Leveraging Biomaterial Mechanics to Improve Pluripotent Stem Cell Applications for Tissue Engineering

Front Bioeng Biotechnol. 2019 Oct 10;7:260. doi: 10.3389/fbioe.2019.00260. eCollection 2019.


A primary goal in tissue engineering is to develop functional tissues by recapitulating salient features of complex biological systems that exhibit a diverse range of physical forces. Induced pluripotent stem cells (iPSCs) are promising autologous cell sources to execute these developmental programs and their functions; however, cells require an extracellular environment where they will sense and respond to mechanical forces.

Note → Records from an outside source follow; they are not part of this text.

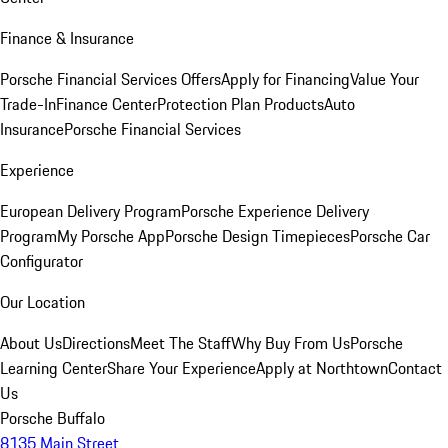
Finance & Insurance
Porsche Financial Services Offers
Apply for Financing
Value Your
Trade-In
Finance Center
Protection Plan Products
Auto
Insurance
Porsche Financial Services
Experience
European Delivery Program
Porsche Experience Delivery
Program
My Porsche App
Porsche Design Timepieces
Porsche Car
Configurator
Our Location
About Us
Directions
Meet The Staff
Why Buy From Us
Porsche
Learning Center
Share Your Experience
Apply at Northtown
Contact
Us
Porsche Buffalo
8135 Main Street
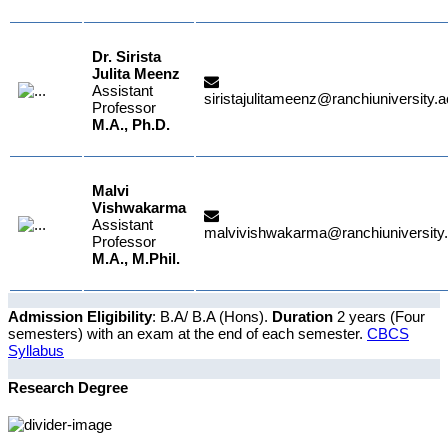
Dr. Sirista
Julita Meenz
Assistant
siristajulitameenz@ranchiuniversity.a
Professor
M.A., Ph.D.
Malvi
Vishwakarma
Assistant
malvivishwakarma@ranchiuniversity.
Professor
M.A., M.Phil.
Admission Eligibility
: B.A/ B.A (Hons).
Duration
2 years (Four
semesters) with an exam at the end of each semester.
CBCS
Syllabus
Research Degree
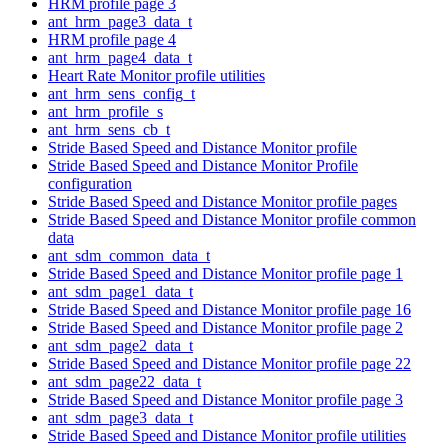
HRM profile page 3
ant_hrm_page3_data_t
HRM profile page 4
ant_hrm_page4_data_t
Heart Rate Monitor profile utilities
ant_hrm_sens_config_t
ant_hrm_profile_s
ant_hrm_sens_cb_t
Stride Based Speed and Distance Monitor profile
Stride Based Speed and Distance Monitor Profile
configuration
Stride Based Speed and Distance Monitor profile pages
Stride Based Speed and Distance Monitor profile common
data
ant_sdm_common_data_t
Stride Based Speed and Distance Monitor profile page 1
ant_sdm_page1_data_t
Stride Based Speed and Distance Monitor profile page 16
Stride Based Speed and Distance Monitor profile page 2
ant_sdm_page2_data_t
Stride Based Speed and Distance Monitor profile page 22
ant_sdm_page22_data_t
Stride Based Speed and Distance Monitor profile page 3
ant_sdm_page3_data_t
Stride Based Speed and Distance Monitor profile utilities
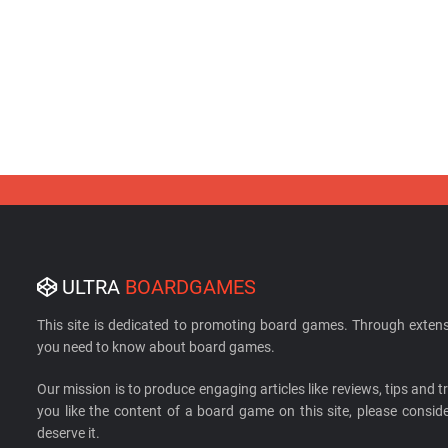
ULTRA
BOARDGAMES
This site is dedicated to promoting board games. Through extens
you need to know about board games.
Our mission is to produce engaging articles like reviews, tips and tri
you like the content of a board game on this site, please cons
deserve it.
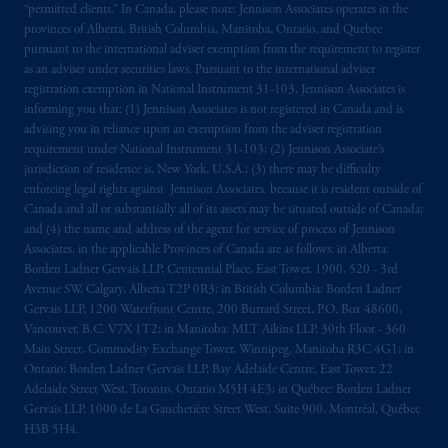
marks of PFI and its related entities,
“permitted clients.” In Canada, please note: Jennison Associates operates in the
registered in many
jurisdictions
worldwide.
provinces of Alberta, British Columbia, Manitoba, Ontario, and Quebec
pursuant to the international adviser exemption from the requirement to register
as an adviser under securities laws. Pursuant to the international adviser
The information on this website is not
registration exemption in National Instrument 31-103, Jennison Associates is
intended as investment advice and is not a
informing you that: (1) Jennison Associates is not registered in Canada and is
recommendation about managing or
advising you in reliance upon an exemption from the adviser registration
investing
your retirement savings. In making
requirement under National Instrument 31-103; (2) Jennison Associate’s
jurisdiction of residence is, New York, U.S.A.; (3) there may be difficulty
the information available on this website,
enforcing legal rights against Jennison Associates. because it is resident outside of
PGIM, Inc. and its affiliates are not acting as
Canada and all or substantially all of its assets may be situated outside of Canada;
your fiduciary.
and (4) the name and address of the agent for service of process of Jennison
Associates. in the applicable Provinces of Canada are as follows: in Alberta:
© 2026 Prudential Financial, Inc. and its
Borden Ladner Gervais LLP, Centennial Place, East Tower, 1900, 520 - 3rd
Avenue SW, Calgary, Alberta T2P 0R3; in British Columbia: Borden Ladner
related entities.
Gervais LLP, 1200 Waterfront Centre, 200 Burrard Street, P.O. Box 48600,
Vancouver, B.C. V7X 1T2; in Manitoba: MLT Aikins LLP, 30th Floor - 360
Main Street, Commodity Exchange Tower, Winnipeg, Manitoba R3C 4G1; in
Ontario: Borden Ladner Gervais LLP, Bay Adelaide Centre, East Tower, 22
Adelaide Street West, Toronto, Ontario M5H 4E3; in Québec: Borden Ladner
Gervais LLP, 1000 de La Gauchetière Street West, Suite 900, Montréal, Québec
H3B 5H4.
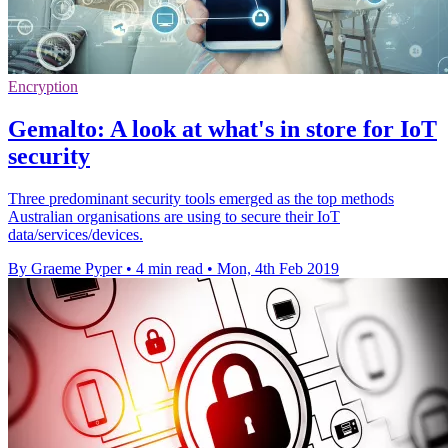
Encryption
Gemalto: A look at what's in store for IoT
security
Three predominant security tools emerged as the top methods
Australian organisations are using to secure their IoT
data/services/devices.
By Graeme Pyper
•
4 min read
•
Mon, 4th Feb 2019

Thus, understanding the biophysical relationships between stem cells and their extracellular environments will improve the ability to design complex biological systems through tissue engineering. This article first describes how the mechanical properties of the environment are important determinants of developmental processes, and then further details how biomaterials can be designed to precisely control the mechanics of cell-matrix interactions in order to study and define their reprogramming, self-renewal, differentiation, and morphogenesis. Finally, a perspective is presented on how insights from the mechanics of cell-matrix interactions can be leveraged to control pluripotent stem cells for tissue engineering applications.

Keywords: biomaterial mechanics; extracellular matrix (ECM); induced pluripotent stem cells (iPS cells); mechanobiology of stem cells; mechanotransduction.